SessionContextinterface exists and is passed to tools.
Whenever executing a tool, hook, command, or skill, a SessionContext object should be passed as an additional argument after the arguments/payload. The interface should look something like:
export interface SessionContext {
// translations of existing common hook payload info
sessionId: string;
transcript: Message[];
cwd: string;
timestamp: string;
// helpers to access files and run shell commands while adhering to policies/validation
fs: AgentFilesystem;
shell: AgentShell;
// the agent and session are passed as context
agent: GeminiCliAgent;
session: GeminiCliSession;
}
export interface AgentFilesystem {
readFile(path: string): Promise<string | null>;
writeFile(path: string, content: string): Promise<void>;
// consider others including delete, globbing, etc but read/write are bare minimum
}
export interface AgentShell {
// simple promise-based execution that blocks until complete
exec(
cmd: string,
options?: AgentShellOptions,
): Promise<{
exitCode: number;
output: string;
stdout: string;
stderr: string;
}>;
start(cmd: string, options?: AgentShellOptions): AgentShellProcess;
}
export interface AgentShellOptions {
env?: Record<string, string>;
timeoutSeconds?: number;
}
export interface AgentShellProcess {
// figure out how to have a streaming shell process here that supports stdin too
// investigate how Gemini CLI already does this
}
Notes
- To validate the SDK, it would be useful to have a robust way to mock the underlying model API so that the tests could be closer to end-to-end but still deterministic.

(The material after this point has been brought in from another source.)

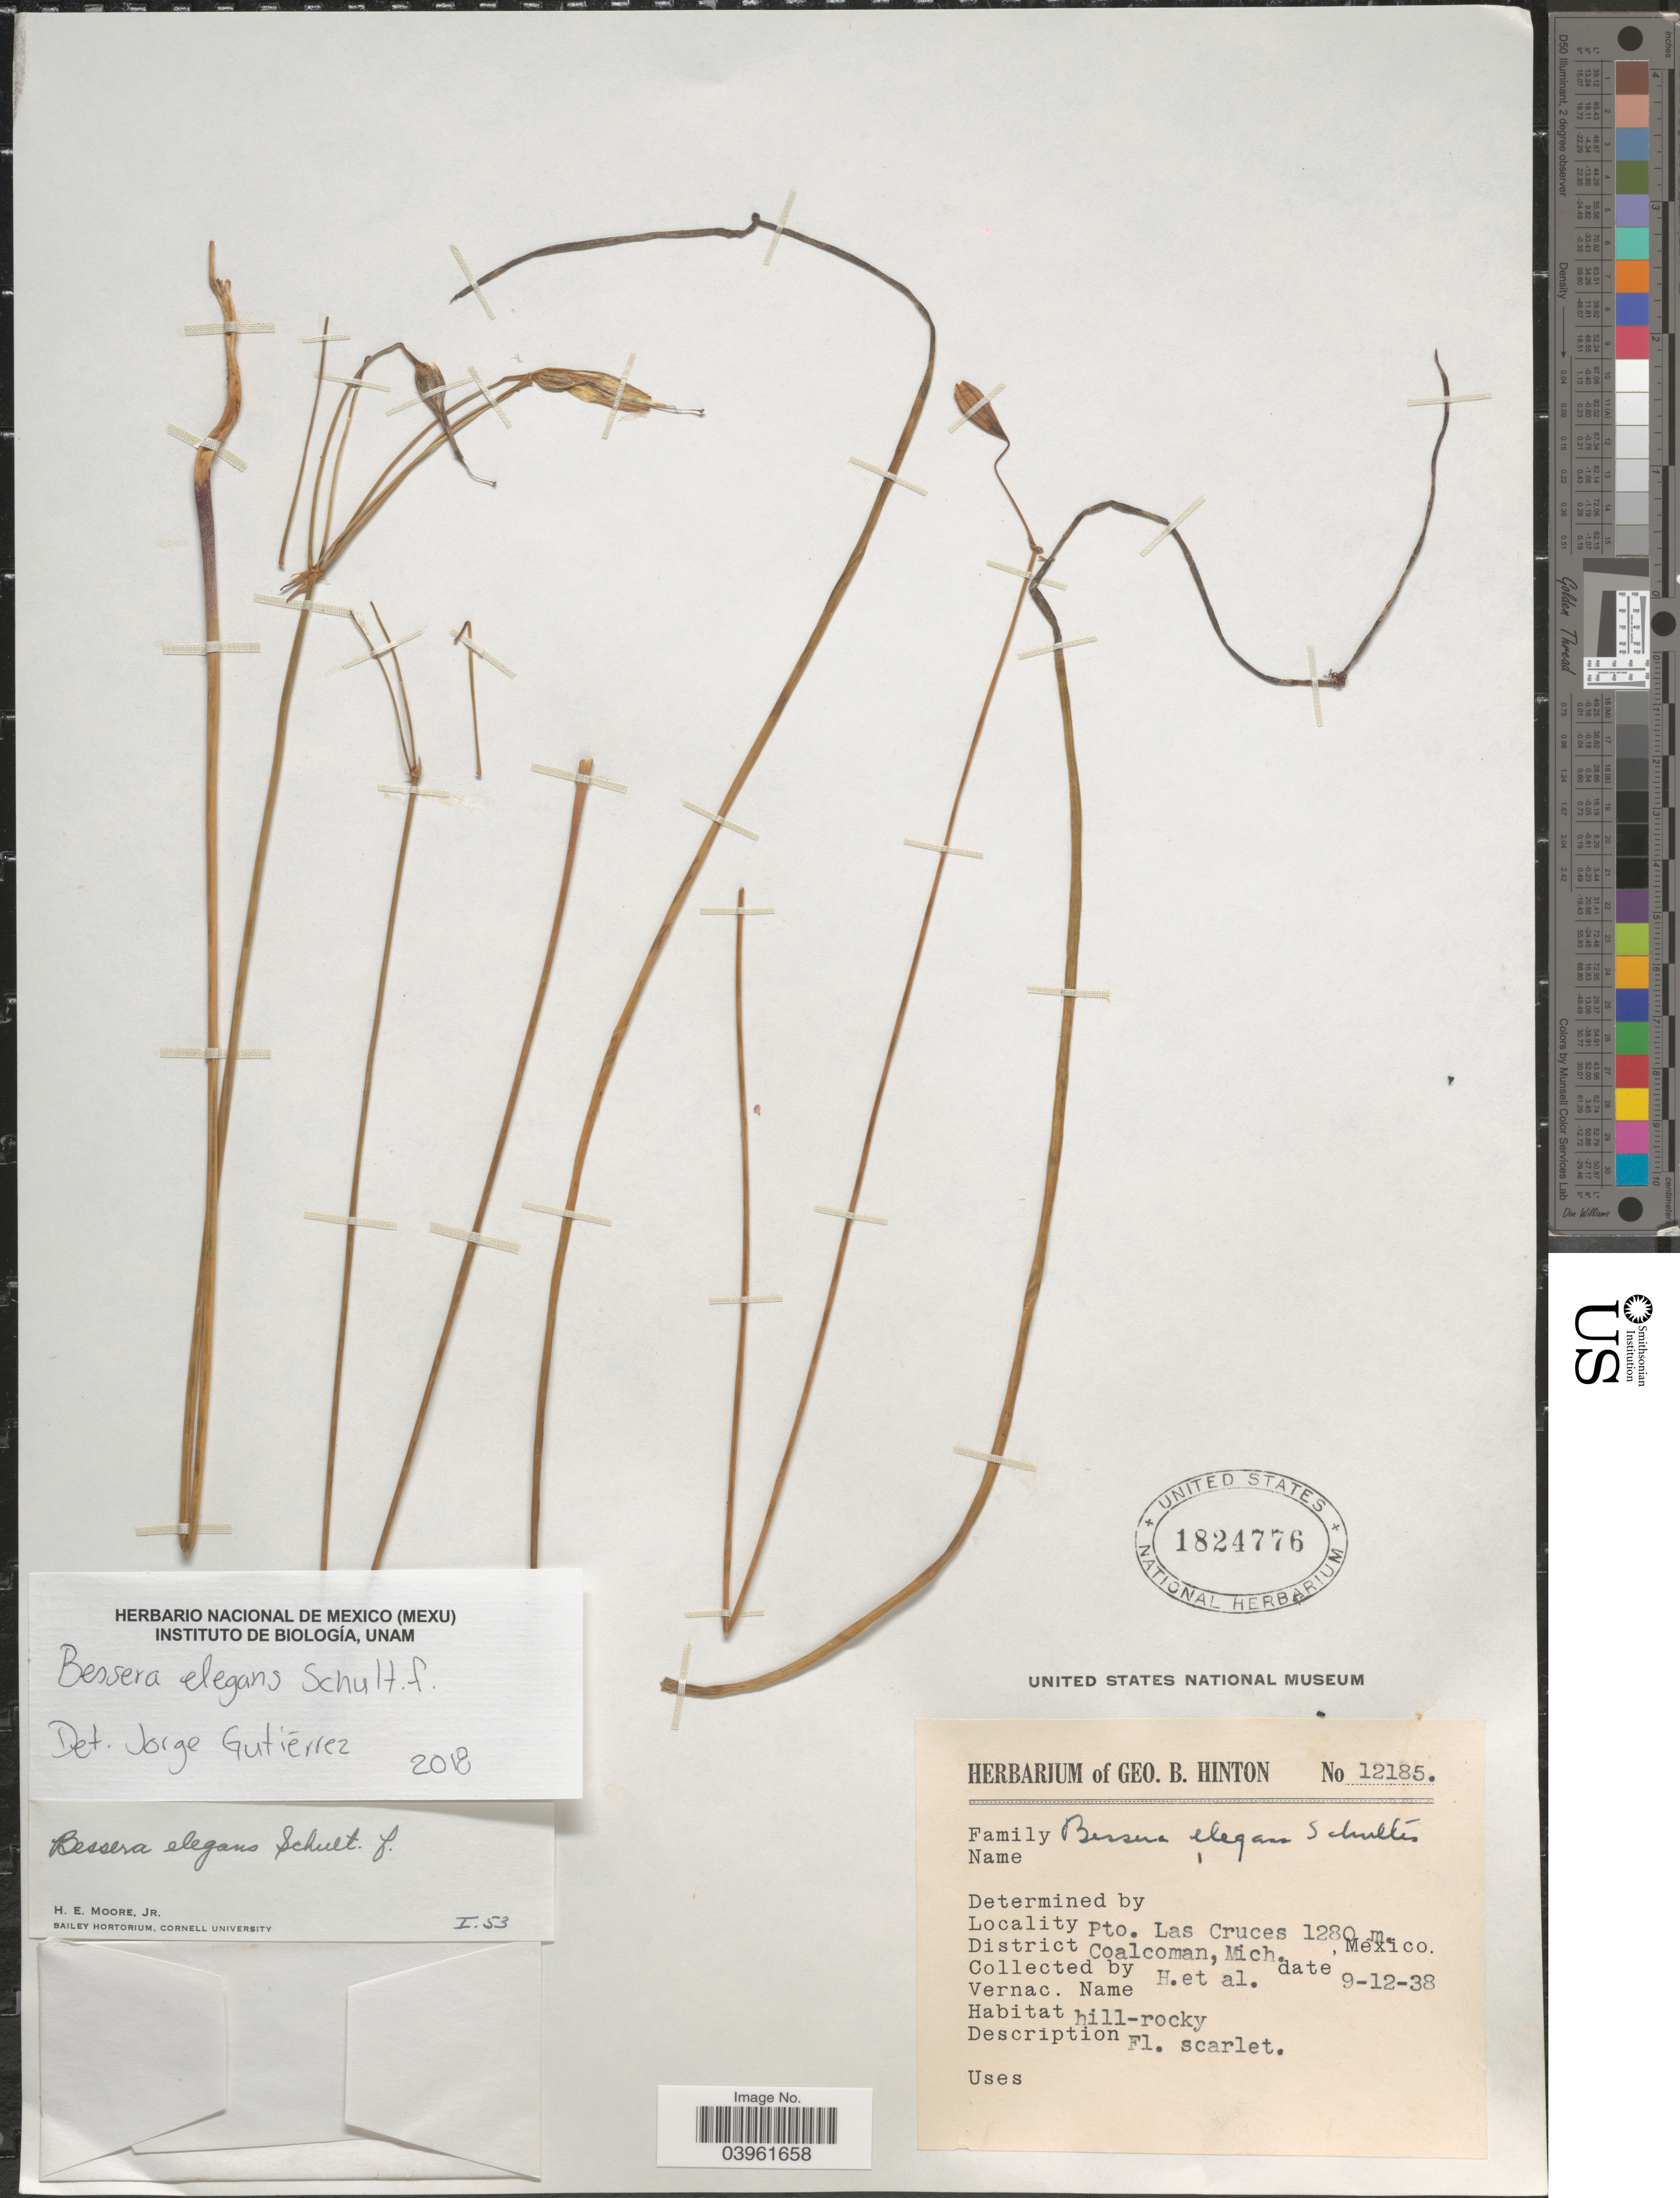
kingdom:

- Need to work in both Gemini-CLI-triggered approvals and optional developer-initiated user prompts / HITL stuff.
- Need to think about how subagents inherit message context - e.g. do they have the same session id?
- Presumably the transcript is kept updated in memory and also persisted to disk by default?
Next Steps
Based on the current implementation status, we can proceed with:
Feature 3: Custom Hooks Support
Implement support for loading and registering custom hooks. This involves adding
a hooks option to GeminiCliAgentOptions.
Tasks:
- Define
Hookinterface and helper functions. - Add
hooksoption toGeminiCliAgentOptions. - Implement hook registration logic in
GeminiCliAgent.
IMPORTANT: Hook signatures should be strongly typed all the way through. You'll need to create a mapping of the string event name to the request/response types.